No obstante, el secuestro fue esencialmente una cuestión de política interna y lucha por el poder en la recién fundada República Islámica. La cuestión del sha y su presencia en EEUU era un asunto secundario: la toma de la embajada no fue más que una maniobra para forzar la dimisión del gobierno provisional, presidido por el ingeniero Mehdi Bazargán, de orientación islamista moderada, democrática y liberal ―una especie de equivalente iraní a la democracia cristiana europea―. Bazargán y su gabinete fueron incapaces de hacerse con el control de la situación. Cuando Jomeini, el líder espiritual de la revolución, apoyó públicamente la toma de la embajada, el gobierno provisional comprendió que no tenía autoridad para usar la fuerza contra los asaltantes como habían hecho unos meses antes cuando un grupo de militantes izquierdistas entró en la embajada.

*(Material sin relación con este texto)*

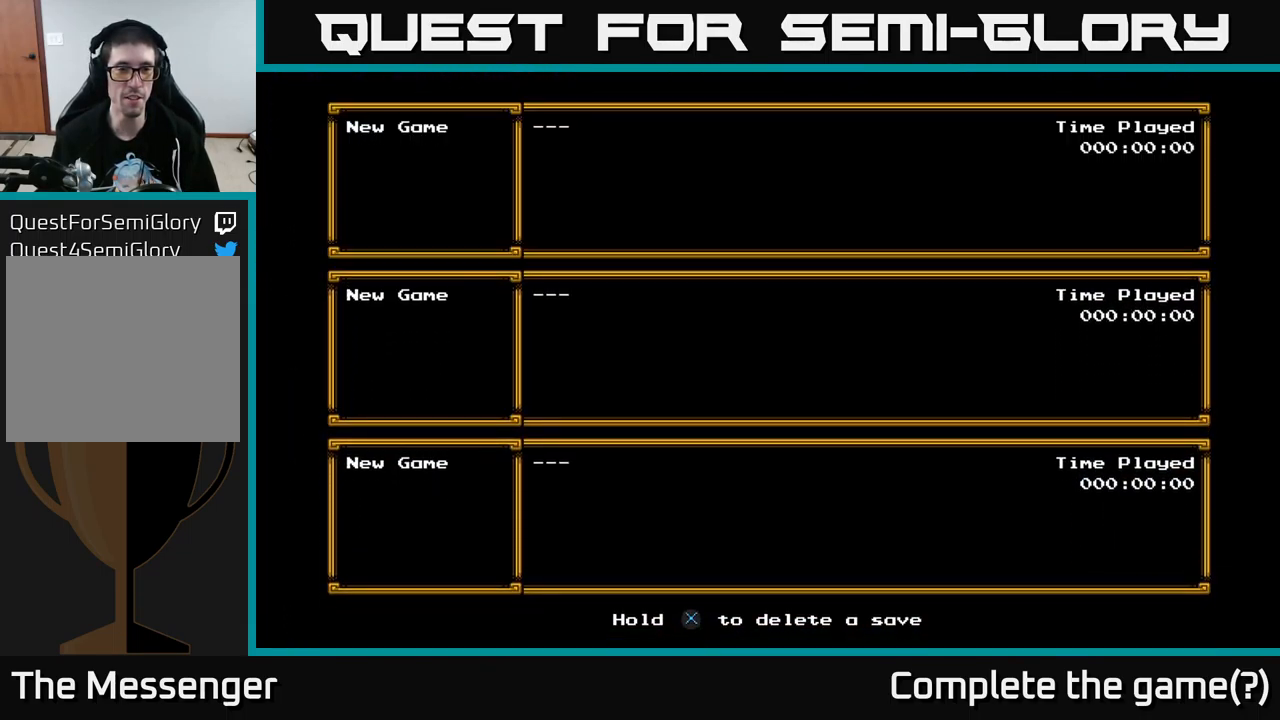
{"buttons": [], "left_stick": "center", "right_stick": "center", "events": []}
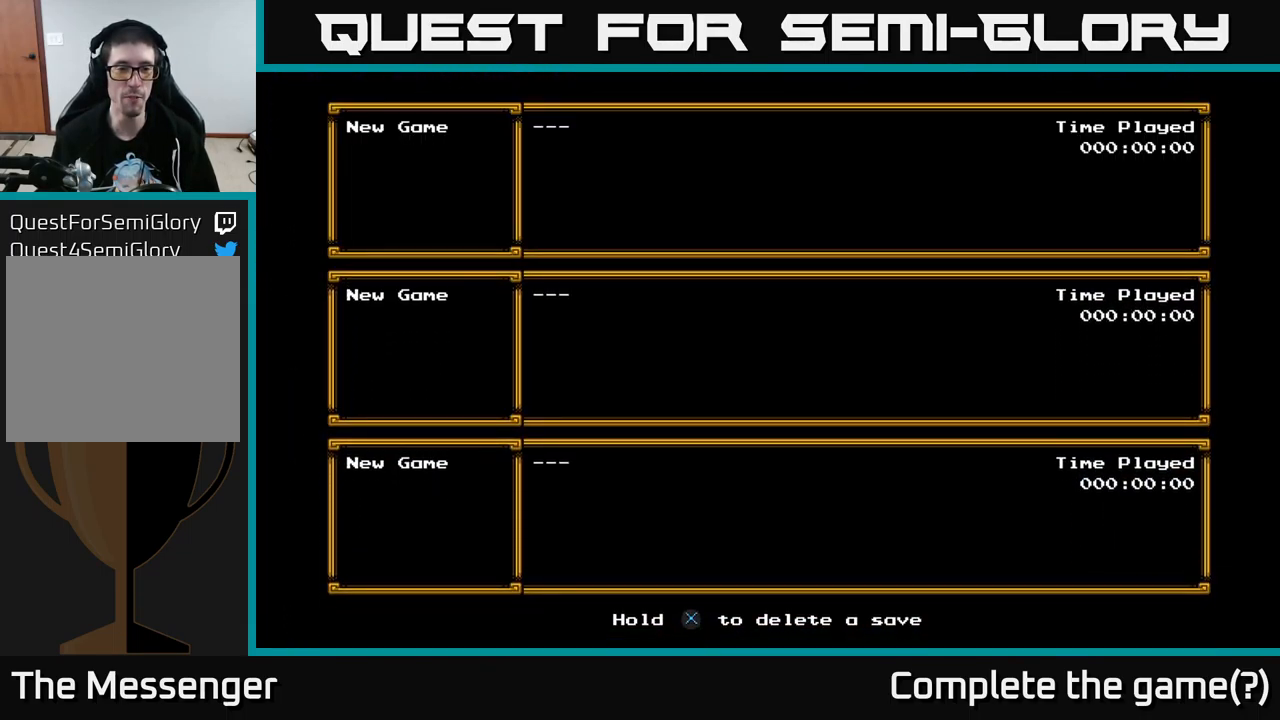
{"buttons": [], "left_stick": "center", "right_stick": "center", "events": []}
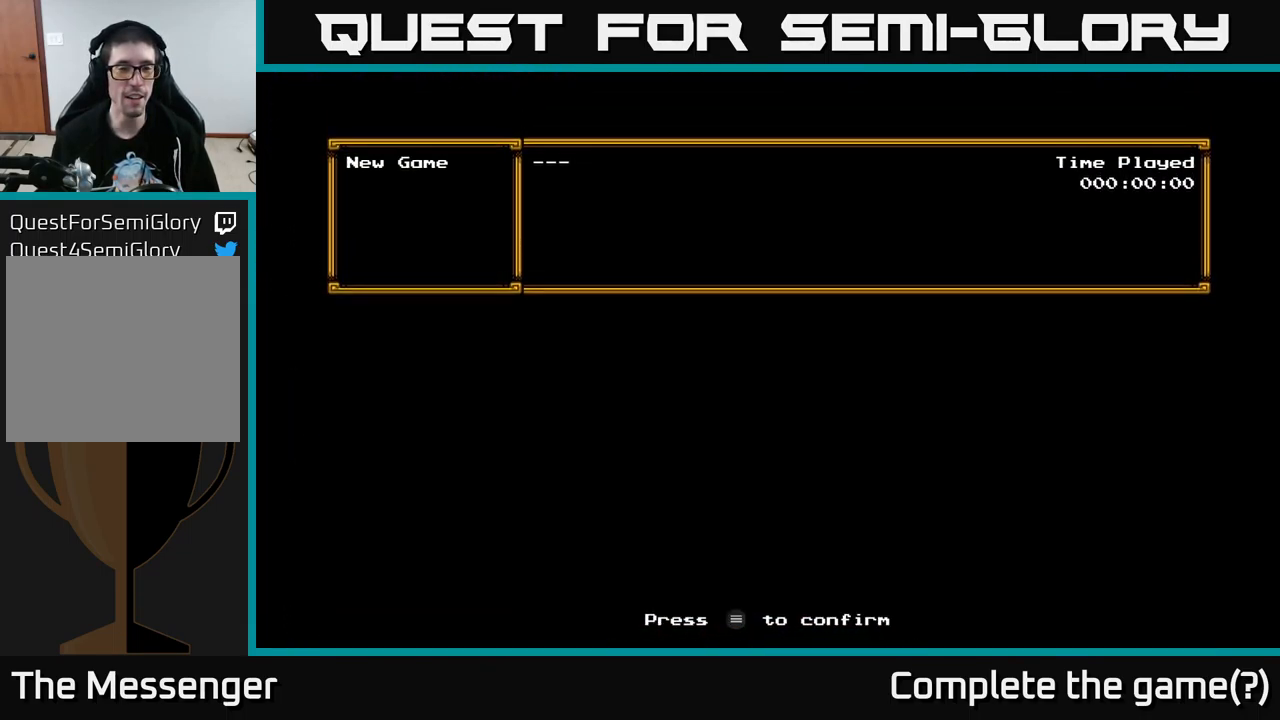
{"buttons": [], "left_stick": "center", "right_stick": "center", "events": []}
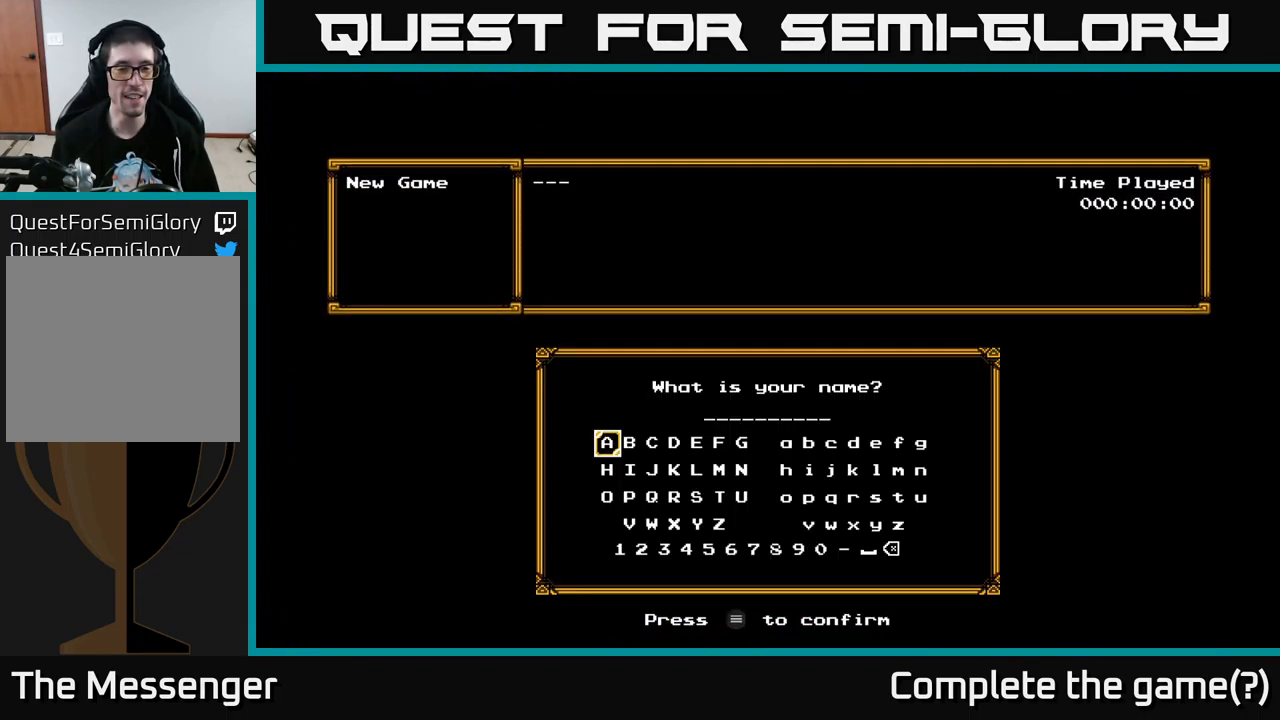
{"buttons": [], "left_stick": "center", "right_stick": "center", "events": []}
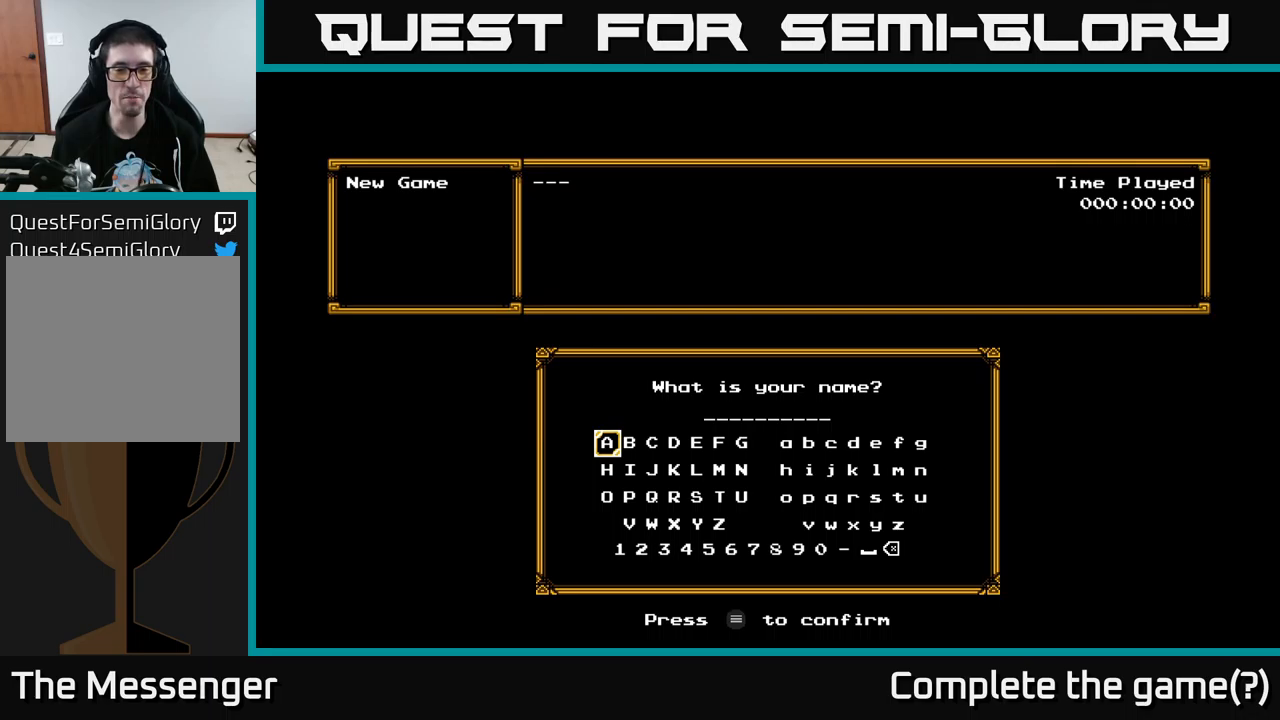
{"buttons": ["DPAD_DOWN"], "left_stick": "center", "right_stick": "center", "events": [[433, "DPAD_DOWN", "down"]]}
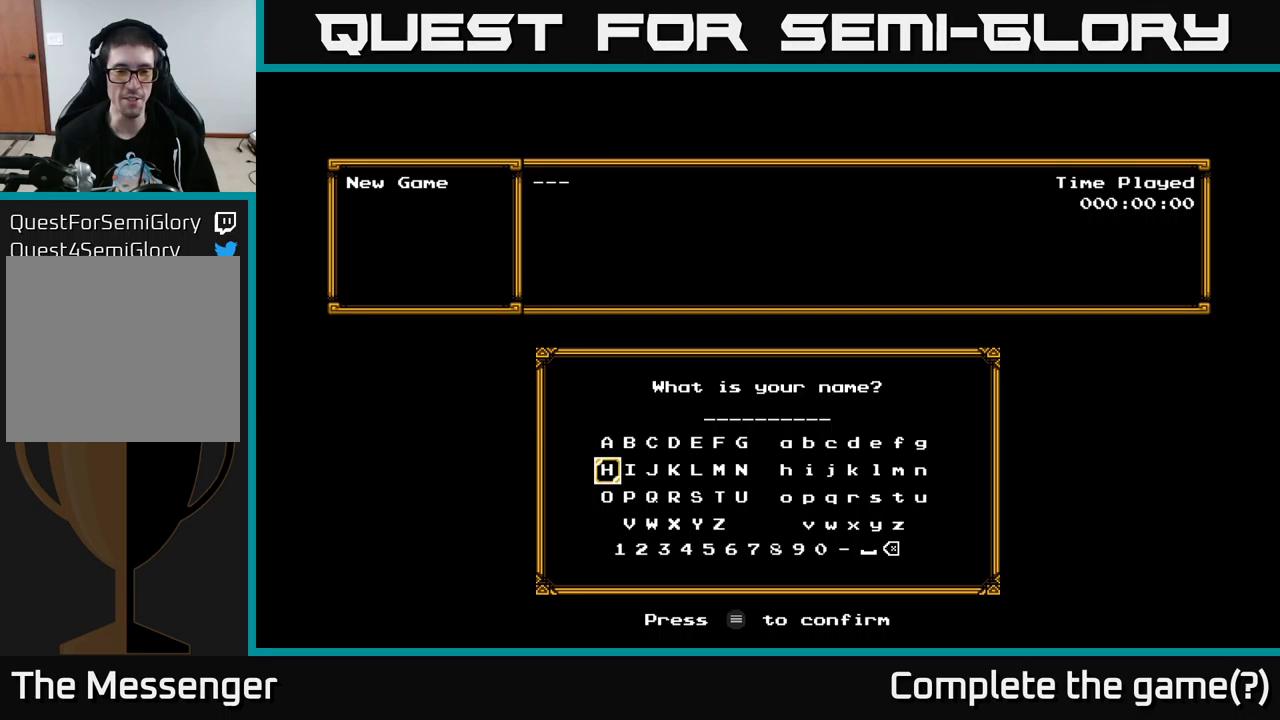
{"buttons": [], "left_stick": "center", "right_stick": "center", "events": [[50, "DPAD_RIGHT", "down"], [100, "DPAD_DOWN", "up"], [250, "DPAD_RIGHT", "up"], [367, "DPAD_RIGHT", "down"], [450, "DPAD_RIGHT", "up"]]}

Bazargán se vio atrapado entre la espada y la pared: sus ideales eran liberales y democráticos pero su legitimidad como presidente provisional no emanaba de unas elecciones democráticas sino de su designación por Jomeini a principios de 1979. Conscientes de esta contradicción y de su incapacidad para controlar las nuevas instituciones y milicias revolucionarias, los miembros del gobierno provisional dimitieron y ni siquiera se organizaron para presentarse a las elecciones presidenciales y legislativas que se convocaron para 1980, las primeras y últimas que se celebraron con relativa libertad en la República Islámica. 

Mientras tanto, los secuestradores publicaron numerosos documentos confidenciales de la Embajada con información sobre algunos intelectuales y políticos iraníes que habían tenido contacto con la diplomacia americana. La mayoría de implicados eran de tendencia moderadas y demócratas y su reputación quedó manchada por su supuesta colaboración con los americanos. Esto facilitó que fueran represaliados por las milicias revolucionarias o que se exiliasen, y por supuesto perjudicó el desempeño electoral de muchos ellos. 

Cuarenta años después, el asalto a la Embajada estadounidense en Teherán no solo simboliza el inicio de las siempre tensas relaciones entre EEUU y la República Islámica de Irán, sino el comienzo del dominio jomeinista y el fin de un Irán liberal y democrático que no pudo ser.